''Kendisinden önceki Cumhuriyet hükümetlerinin inşa ettiği iktisadi değerleri inkar edenler, bu değerleri sayısız kere değiştirdikleri ve en karanlık şekilde uyguladıkları ihale yöntemleriyle satıyorlar, diyen Dikbayır, köylüye ve çiftçiye kredi sağlamakla yükümlü olan Ziraat Bankası da, bazı kirli alışverişlere ortak ediliyor. Çiftçinin borcundan dolayı traktörünü haciz eden bu banka, sıra yandaş işadamlarına gelince, hükümet emriyle kesenin ağzını açıyor. Bütün bunların hesabını soracağız'' , iddiasında bulunan Ümit Dikbayır, şeker fabrikalarının satışına dair eleştirilerini şöyle sıraladı;
“Başta Atatürk olmak üzere, ardından gelen bütün hükümetlerin kazandırdığı ne kadar eser varsa, mirasyedi gibi davranan bu hükümet sayesinde bir bir satıldı. Satıldı demek hafif kalır, adeta peşkeş çekildi.
Devlet bazı özelleştirmeler yapabilir, normaldir ama bunların yaptığı düpedüz peşkeştir. Önce fabrikaları atıl hale getiriyorlar, atadıkları yandaş genel müdür ve yönetim kurulları marifetiyle üretimi engelliyorlar, sonra da bu fabrika zarar ediyor gerekçesi ile satıyorlar. Bu fabrikaları alanlar da ne tesadüf ki hep yandaş işadamları. Bu yandaş işadamları aptal mı ki zarar eden ve zarar edecek olan fabrikalarımızı alsınlar? Yoksa bu işadamları kahraman mı da enkaza talip oluyorlar?

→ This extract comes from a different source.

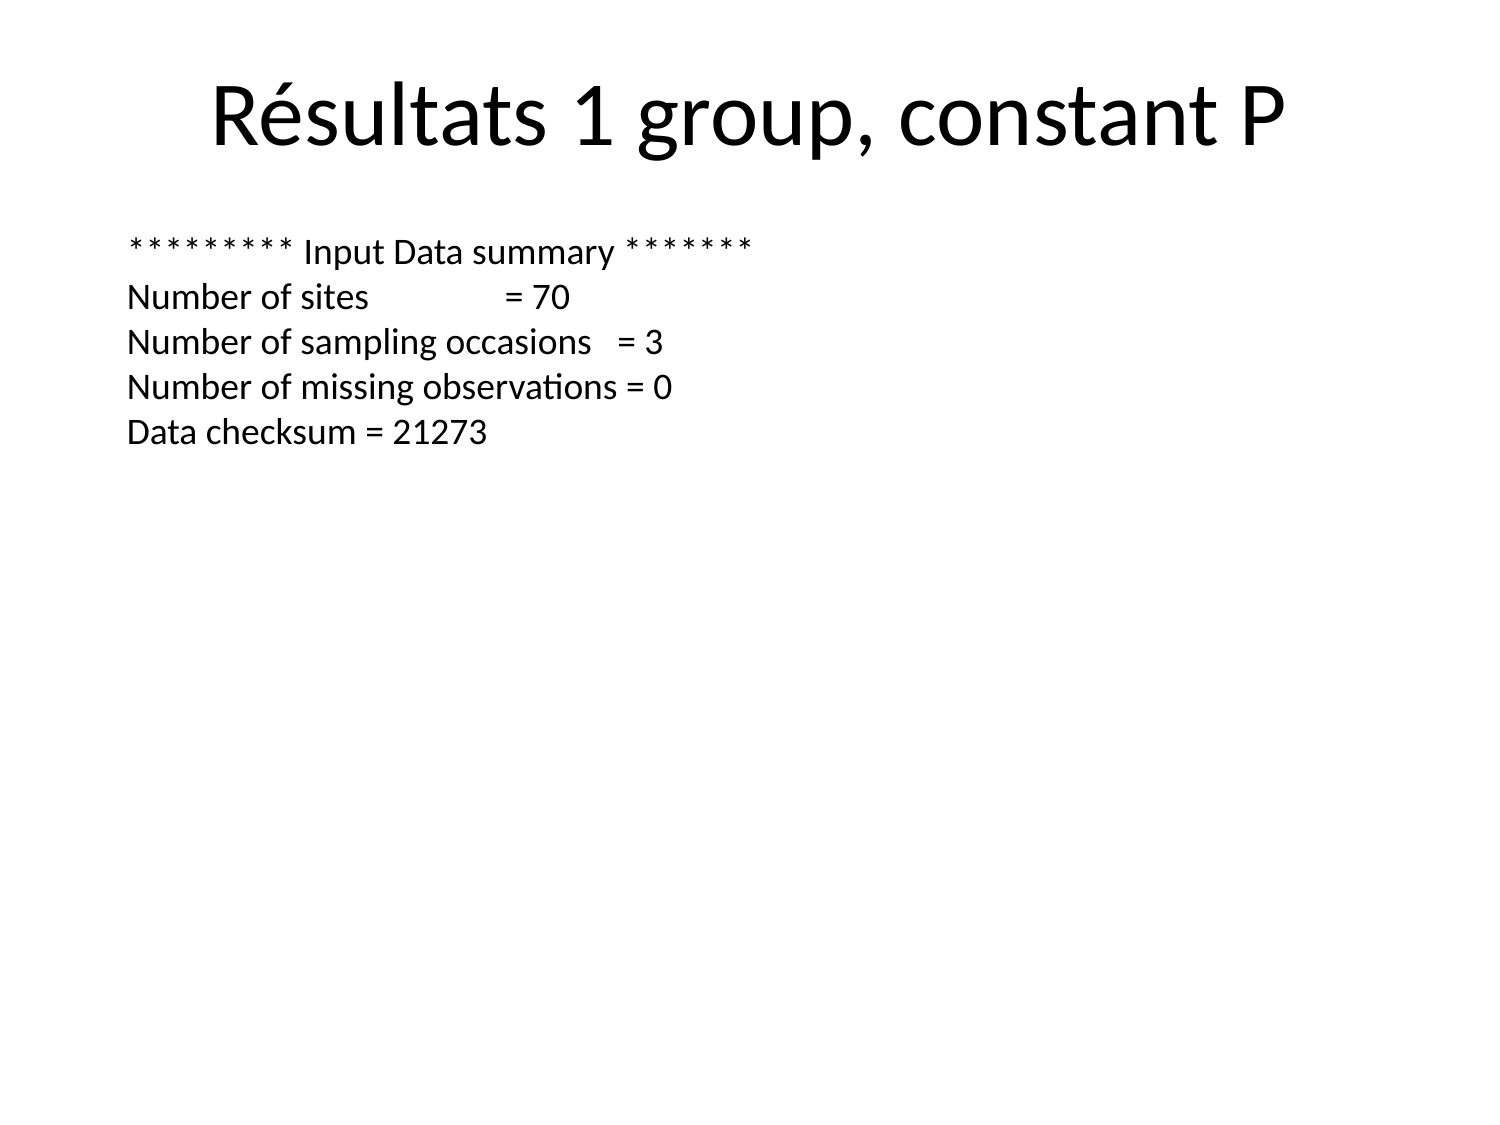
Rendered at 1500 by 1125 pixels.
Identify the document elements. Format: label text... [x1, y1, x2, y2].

Kaldı ki şeker fabrikaları sadece iktisadi kuruluşlar değildir, stratejik önemleri paradan puldan daha kıymetlidir. Şekeri sadece basit bir gıda maddesi olarak değerlendiremeyiz. O aynı zamanda stratejik bir üründür. Çünkü direk insan ve toplum sağlığıyla ilgilidir.
Biz çok iyi biliyoruz ki, bu fabrikaların sözde özelleştirmelerle ranta kurban edilmesinin iki amacı var, birincisi saray rejiminin ekonomide günü kurtarmaktan başka derdinin olmayışı, ikincisi Küresel Nişasta Bazlı Şeker (NBŞ) lobisine taahhütlerini yerine getirmek zorunda kalışlarıdır.
Ne ilginçtir ki aklı başında ülkeler şekere ve şeker üretimine sarılırken, şekere millilik anlayışı ile yaklaşırken, biz elimizdeki şekerden vazgeçip, insan sağlığını hiçe sayarak nişasta bazlı şeker üreticilerine kapı açıyoruz.
Şunu rahatlıkla iddia ediyorum ki bu hükümet Cargill adlı şirketi düşündüğü kadar, bu ülkeyi ve bu ülke insanını düşünmüyor. Ya bu kafayı değiştirsinler ya da millet bunları değiştirecektir.”